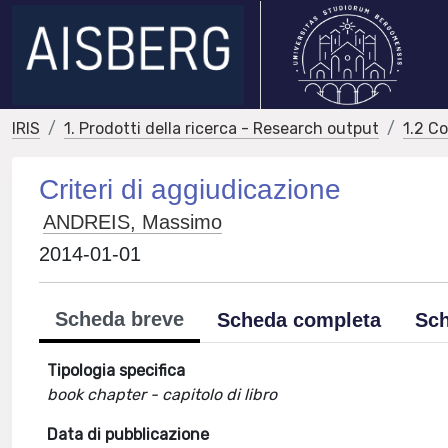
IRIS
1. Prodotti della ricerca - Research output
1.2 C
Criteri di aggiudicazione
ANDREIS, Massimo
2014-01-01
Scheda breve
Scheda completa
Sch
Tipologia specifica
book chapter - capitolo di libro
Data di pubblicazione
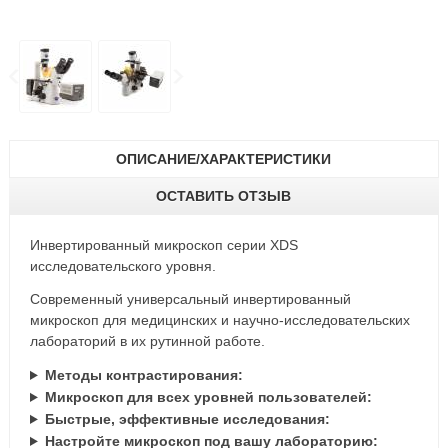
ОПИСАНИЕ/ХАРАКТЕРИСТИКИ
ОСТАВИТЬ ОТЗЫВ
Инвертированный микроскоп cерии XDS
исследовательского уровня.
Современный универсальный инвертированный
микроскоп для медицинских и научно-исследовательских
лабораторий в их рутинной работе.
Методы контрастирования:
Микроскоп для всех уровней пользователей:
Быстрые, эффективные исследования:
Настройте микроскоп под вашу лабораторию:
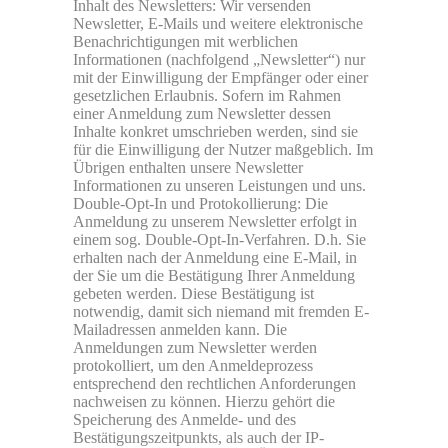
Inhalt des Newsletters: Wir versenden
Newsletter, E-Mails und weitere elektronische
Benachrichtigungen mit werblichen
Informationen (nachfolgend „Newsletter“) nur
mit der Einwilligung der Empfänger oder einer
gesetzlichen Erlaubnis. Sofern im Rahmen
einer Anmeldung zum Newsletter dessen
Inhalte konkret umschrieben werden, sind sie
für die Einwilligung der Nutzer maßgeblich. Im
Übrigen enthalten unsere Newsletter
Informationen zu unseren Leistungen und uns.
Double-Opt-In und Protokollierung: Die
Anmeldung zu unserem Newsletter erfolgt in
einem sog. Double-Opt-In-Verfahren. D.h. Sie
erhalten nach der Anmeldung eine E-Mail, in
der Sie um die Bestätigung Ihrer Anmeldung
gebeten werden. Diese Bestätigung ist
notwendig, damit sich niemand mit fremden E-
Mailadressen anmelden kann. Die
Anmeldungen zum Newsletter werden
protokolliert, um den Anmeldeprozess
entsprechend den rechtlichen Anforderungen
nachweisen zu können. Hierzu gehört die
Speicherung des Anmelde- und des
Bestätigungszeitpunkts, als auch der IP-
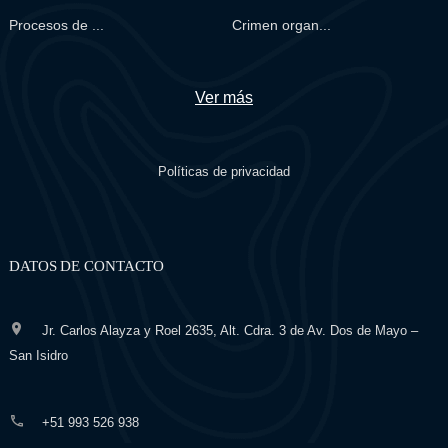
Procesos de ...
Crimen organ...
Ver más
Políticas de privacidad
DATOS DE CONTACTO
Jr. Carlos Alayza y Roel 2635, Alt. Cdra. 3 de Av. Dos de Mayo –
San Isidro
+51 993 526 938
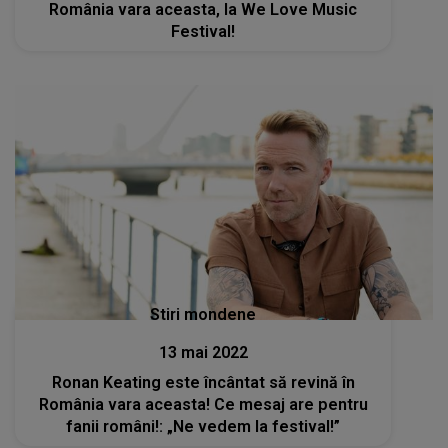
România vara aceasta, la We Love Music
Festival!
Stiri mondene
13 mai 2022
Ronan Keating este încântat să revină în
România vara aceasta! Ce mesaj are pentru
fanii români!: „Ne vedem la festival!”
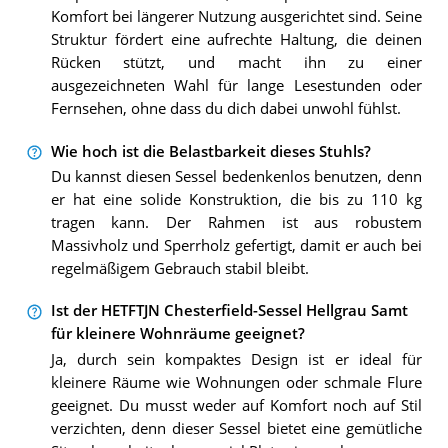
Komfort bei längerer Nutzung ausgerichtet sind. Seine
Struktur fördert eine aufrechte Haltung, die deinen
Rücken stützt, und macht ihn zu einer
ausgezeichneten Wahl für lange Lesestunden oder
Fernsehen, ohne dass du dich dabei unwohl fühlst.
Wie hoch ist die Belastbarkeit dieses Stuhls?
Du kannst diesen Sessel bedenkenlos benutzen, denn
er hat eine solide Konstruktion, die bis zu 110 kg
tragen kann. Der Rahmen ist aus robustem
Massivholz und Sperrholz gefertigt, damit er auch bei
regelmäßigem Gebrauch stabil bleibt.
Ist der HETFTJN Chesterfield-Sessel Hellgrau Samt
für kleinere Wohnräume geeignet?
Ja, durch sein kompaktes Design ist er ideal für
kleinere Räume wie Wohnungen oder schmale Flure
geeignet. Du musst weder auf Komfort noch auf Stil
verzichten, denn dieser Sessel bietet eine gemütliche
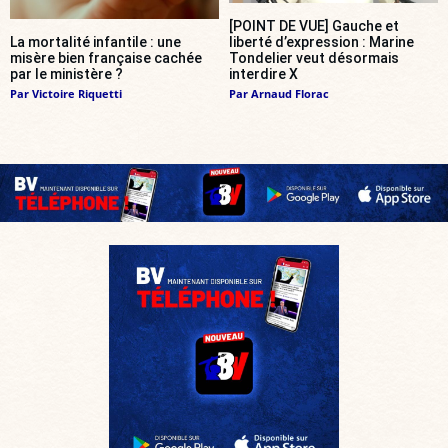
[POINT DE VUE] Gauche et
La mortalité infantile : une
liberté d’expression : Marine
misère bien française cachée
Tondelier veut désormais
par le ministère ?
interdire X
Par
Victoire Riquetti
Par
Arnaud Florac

——————————

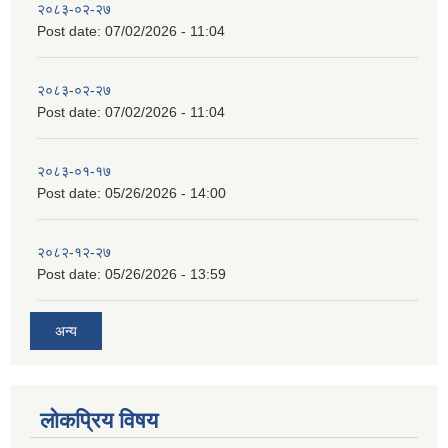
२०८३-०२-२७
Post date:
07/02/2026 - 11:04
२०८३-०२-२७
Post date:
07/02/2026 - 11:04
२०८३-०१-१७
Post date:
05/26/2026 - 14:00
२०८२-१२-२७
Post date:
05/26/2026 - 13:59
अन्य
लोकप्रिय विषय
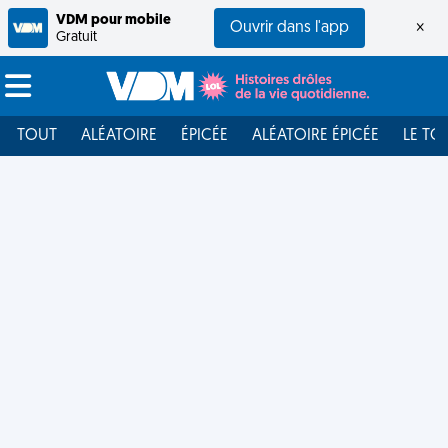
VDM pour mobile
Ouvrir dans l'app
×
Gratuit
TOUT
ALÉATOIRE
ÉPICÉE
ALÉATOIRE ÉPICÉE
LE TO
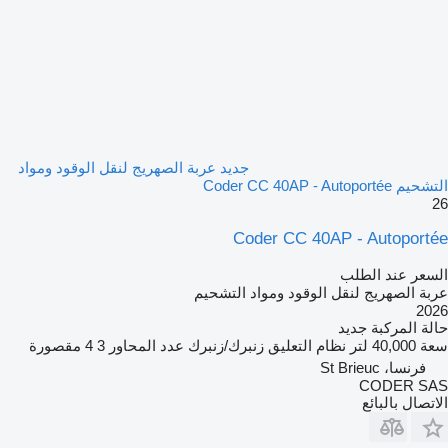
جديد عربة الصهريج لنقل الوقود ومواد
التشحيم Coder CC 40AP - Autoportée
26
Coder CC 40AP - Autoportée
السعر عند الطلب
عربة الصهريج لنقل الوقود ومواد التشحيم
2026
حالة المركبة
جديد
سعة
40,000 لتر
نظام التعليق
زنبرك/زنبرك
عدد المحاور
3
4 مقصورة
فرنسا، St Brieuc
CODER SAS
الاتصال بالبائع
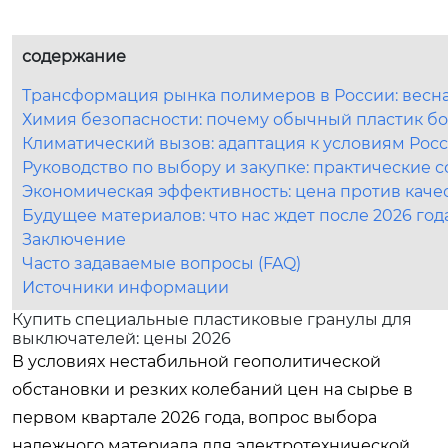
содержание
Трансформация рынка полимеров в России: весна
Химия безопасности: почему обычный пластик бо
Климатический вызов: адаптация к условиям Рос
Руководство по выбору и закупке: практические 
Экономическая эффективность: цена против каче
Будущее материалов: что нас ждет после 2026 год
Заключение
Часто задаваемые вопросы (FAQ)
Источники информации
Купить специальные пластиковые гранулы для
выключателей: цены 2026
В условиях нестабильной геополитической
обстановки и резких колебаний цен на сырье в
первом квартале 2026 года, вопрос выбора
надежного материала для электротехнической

——————————

Please select every line of the items above that contains the word "Informationen" and copy each one out.

Informationen (nachfolgend „Newsletter“) nur
Informationen zu unseren Leistungen und uns.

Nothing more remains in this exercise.